Directed by Paul Murphy

Sometimes, Doctor Who just seems to be wasting time. This episode is a good example. Clara’s relationship with Pink is “getting serious” (I hate that nonsensical phrase. It suggests an incredible amount of disprespect in relationships to say that they “get serious.”), so now we have to see whether the Doctor will approve of him. This has been a repeated plot device with this series–the Ninth Doctor was dismissive of Mickey, and then the Tenth Doctor slowly came to give him a modicum (though that is all) of respect. The Eleventh Doctor was pretty quick to be respectful of Rory, but still started out dismissive and then came to accept Mr. Pond as a member of the team, even if he was clearly second banana to Amy. The Twelfth Doctor has not been as enamored of his companion as the past Doctors have been of theirs, which could have led to a different reaction. Instead of saying, “This guy isn’t good enough for you,” he could have said, “Hey, I like this guy. I might like him better than you.” But no, Moffat has to return to the same pattern.

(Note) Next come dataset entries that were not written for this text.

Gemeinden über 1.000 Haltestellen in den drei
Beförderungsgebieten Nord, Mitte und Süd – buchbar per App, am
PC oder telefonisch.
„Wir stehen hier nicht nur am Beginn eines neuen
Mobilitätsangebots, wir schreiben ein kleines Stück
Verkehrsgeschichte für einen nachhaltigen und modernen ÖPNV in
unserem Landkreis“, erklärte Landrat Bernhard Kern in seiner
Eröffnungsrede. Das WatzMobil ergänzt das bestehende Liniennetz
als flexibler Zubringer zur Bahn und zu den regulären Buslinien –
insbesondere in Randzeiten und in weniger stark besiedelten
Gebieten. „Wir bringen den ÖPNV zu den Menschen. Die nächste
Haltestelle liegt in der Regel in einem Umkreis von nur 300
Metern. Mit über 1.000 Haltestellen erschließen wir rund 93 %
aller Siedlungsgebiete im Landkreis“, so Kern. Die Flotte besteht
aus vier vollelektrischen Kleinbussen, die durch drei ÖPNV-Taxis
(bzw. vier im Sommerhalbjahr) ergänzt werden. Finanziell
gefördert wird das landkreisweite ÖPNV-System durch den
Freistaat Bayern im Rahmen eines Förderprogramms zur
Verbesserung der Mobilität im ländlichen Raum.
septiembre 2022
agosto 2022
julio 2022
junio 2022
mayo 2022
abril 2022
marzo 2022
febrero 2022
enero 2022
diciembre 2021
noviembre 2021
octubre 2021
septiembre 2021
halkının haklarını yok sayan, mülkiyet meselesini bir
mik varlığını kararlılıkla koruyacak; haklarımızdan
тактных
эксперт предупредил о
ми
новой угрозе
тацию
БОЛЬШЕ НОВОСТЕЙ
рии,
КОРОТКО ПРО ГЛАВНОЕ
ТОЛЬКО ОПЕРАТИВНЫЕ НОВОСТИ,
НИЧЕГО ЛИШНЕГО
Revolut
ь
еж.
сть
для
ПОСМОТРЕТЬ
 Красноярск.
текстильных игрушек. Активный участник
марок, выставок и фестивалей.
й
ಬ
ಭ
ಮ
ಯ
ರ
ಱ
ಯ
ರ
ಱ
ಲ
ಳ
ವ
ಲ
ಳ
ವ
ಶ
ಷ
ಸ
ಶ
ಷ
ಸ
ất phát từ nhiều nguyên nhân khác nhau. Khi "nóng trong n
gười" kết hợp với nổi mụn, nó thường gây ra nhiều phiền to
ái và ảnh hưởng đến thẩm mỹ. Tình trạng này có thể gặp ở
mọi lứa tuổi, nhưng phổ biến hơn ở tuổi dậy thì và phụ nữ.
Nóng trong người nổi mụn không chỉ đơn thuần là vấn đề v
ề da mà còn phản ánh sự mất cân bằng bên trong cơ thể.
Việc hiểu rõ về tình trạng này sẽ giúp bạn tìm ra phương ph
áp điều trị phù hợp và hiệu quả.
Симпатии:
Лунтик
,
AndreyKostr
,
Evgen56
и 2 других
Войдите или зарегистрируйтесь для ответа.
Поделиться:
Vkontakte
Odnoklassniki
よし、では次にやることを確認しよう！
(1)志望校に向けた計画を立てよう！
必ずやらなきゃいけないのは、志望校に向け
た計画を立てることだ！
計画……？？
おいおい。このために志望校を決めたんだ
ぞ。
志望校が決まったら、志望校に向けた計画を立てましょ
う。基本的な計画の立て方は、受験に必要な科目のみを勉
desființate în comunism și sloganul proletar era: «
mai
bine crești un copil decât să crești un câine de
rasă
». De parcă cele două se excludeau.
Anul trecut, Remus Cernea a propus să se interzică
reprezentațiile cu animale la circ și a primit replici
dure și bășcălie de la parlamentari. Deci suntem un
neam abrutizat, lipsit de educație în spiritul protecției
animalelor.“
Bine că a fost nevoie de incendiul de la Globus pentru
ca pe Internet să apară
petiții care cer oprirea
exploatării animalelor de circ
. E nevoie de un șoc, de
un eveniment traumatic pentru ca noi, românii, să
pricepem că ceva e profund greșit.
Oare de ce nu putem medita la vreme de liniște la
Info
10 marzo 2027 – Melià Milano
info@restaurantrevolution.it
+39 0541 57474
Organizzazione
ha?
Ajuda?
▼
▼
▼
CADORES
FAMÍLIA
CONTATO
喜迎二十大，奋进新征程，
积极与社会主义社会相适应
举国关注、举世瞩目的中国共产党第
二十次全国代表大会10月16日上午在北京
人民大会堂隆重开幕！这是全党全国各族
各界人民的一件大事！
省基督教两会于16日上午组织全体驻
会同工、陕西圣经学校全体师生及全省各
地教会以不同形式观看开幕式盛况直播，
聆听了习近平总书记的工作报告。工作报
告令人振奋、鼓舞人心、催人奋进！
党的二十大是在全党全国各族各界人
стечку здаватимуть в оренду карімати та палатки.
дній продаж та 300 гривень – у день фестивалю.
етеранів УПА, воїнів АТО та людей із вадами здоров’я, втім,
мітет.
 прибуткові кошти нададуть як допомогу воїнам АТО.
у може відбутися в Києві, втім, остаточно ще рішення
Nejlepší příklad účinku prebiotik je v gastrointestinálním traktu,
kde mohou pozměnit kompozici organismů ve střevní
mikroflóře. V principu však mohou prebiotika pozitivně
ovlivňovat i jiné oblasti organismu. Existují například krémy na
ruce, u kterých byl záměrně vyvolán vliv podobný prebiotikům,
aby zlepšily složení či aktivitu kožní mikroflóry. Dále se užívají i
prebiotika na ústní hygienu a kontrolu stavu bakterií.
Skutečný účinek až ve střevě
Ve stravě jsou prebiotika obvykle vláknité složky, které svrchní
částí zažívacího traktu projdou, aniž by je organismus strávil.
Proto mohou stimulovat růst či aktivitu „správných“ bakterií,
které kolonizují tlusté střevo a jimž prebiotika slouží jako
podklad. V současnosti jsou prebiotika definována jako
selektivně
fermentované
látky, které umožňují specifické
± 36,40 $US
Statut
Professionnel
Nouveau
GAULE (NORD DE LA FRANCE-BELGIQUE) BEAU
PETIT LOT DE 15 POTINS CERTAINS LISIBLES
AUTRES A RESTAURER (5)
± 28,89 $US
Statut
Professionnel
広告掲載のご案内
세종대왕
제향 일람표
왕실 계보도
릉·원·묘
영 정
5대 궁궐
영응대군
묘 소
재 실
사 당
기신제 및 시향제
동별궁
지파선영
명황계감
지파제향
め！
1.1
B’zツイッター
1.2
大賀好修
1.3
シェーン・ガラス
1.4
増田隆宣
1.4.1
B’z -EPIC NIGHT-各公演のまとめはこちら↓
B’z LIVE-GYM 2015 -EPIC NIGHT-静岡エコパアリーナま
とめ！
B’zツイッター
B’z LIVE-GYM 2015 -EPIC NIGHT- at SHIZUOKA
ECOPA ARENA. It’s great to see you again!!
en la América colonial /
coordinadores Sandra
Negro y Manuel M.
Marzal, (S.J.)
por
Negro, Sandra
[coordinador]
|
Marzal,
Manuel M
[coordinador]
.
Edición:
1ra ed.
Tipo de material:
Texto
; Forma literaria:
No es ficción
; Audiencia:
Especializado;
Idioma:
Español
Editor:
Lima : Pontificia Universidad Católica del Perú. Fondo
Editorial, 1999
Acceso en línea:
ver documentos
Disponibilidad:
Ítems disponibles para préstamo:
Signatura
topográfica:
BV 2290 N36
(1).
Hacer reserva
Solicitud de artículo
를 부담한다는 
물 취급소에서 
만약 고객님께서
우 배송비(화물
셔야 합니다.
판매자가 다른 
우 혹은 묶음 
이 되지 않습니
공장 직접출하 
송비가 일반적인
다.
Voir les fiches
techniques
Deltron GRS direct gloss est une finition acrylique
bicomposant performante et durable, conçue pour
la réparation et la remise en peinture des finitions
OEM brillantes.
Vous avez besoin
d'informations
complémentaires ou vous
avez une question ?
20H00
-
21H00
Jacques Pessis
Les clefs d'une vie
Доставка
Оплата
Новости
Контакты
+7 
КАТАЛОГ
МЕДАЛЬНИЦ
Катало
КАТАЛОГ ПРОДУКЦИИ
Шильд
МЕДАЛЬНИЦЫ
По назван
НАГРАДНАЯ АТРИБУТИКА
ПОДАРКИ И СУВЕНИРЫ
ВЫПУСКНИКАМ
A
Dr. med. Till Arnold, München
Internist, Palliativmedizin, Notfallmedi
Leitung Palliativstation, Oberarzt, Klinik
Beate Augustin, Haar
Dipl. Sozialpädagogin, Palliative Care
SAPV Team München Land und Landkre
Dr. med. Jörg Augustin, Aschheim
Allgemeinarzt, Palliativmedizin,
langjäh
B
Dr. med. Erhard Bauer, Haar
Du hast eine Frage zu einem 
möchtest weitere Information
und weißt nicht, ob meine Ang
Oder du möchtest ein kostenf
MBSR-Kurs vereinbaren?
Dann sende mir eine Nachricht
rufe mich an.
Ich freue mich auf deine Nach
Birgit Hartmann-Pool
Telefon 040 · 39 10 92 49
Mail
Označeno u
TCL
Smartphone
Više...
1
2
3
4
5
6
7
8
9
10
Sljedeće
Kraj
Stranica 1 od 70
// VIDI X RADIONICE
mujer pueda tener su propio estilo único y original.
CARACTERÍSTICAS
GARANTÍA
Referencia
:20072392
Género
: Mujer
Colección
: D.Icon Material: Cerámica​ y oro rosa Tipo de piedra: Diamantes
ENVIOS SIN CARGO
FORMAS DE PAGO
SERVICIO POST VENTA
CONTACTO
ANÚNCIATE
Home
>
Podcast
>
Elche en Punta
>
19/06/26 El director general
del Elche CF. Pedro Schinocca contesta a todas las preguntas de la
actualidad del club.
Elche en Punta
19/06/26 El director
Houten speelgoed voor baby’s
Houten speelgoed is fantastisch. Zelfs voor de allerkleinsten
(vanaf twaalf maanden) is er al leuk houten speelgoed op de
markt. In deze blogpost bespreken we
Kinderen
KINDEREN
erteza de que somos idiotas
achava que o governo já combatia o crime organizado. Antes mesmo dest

This episode really plays as filler–the monster is ill-defined and dull, the characterizations are flat and lifeless, the interaction is so by-the-numbers as to be dull, even the humor just falls flat (with a few exceptions–“No, I read the book. There’s a biography in the back” was awesome). Nothing that this series usually does well is done well here, and that makes its flaws difficult to swallow. It’s hardly even worth watching. An episode that gives us so many minor characters who are not likely to show up often should leave us wanting to see more of those characters, but I was already tired of Clara’s colleagues before this one ended, which is a very bad sign.

The acting is a mixed bag. With less to do in this episode, Jenna Coleman is fine. Samuel Anderson, meanwhile, continues to be really difficult to take. Danny Pink is an ill-defined character, but he’s especially difficult to understand because of his bizarre smiling and oddly changing affect. I don’t know who Danny Pink is. The writers haven’t helped, but that’s largely because of Anderson’s performance. However, Peter Capaldi continues to be brilliant. The scene of him and Danny on the TARDIS is one that I could not imagine either Matt Smith or David Tennant playing believably, but Capaldi does. While this season has been uneven Capaldi is definitely a great find.

A series like Doctor Who, one that gets to take its time with every season and hire essentially any writer it wants, should not have filler episodes. I understand it with an American 22-episode network series–sometimes you just don’t have it and you don’t have time to wait for it–but it’s really a problem for a series like this. And yet, here we are, with a completely empty episode that none of us is going to remember in a month, let alone a year.


  • Yes, it’s repetitive, but I actually like the structure Moffat has found with setting up his overall stories over the course of a season. I spent this entire episode thinking, “Well, we will probably at least get a Missy scene to think about at the end,” which made it easier to sit through an exceedingly dull episode.
  • I only knew what the word “squaddie” meant from Amy using it back in season five.
  • While the robot monster thing still looked a bit silly, it was a good example of how much better the effects are now than they were a few years ago.
  • “What good is a policeman without a death ray?” in a country where the police don’t generally carry guns. (At least as I understand it.)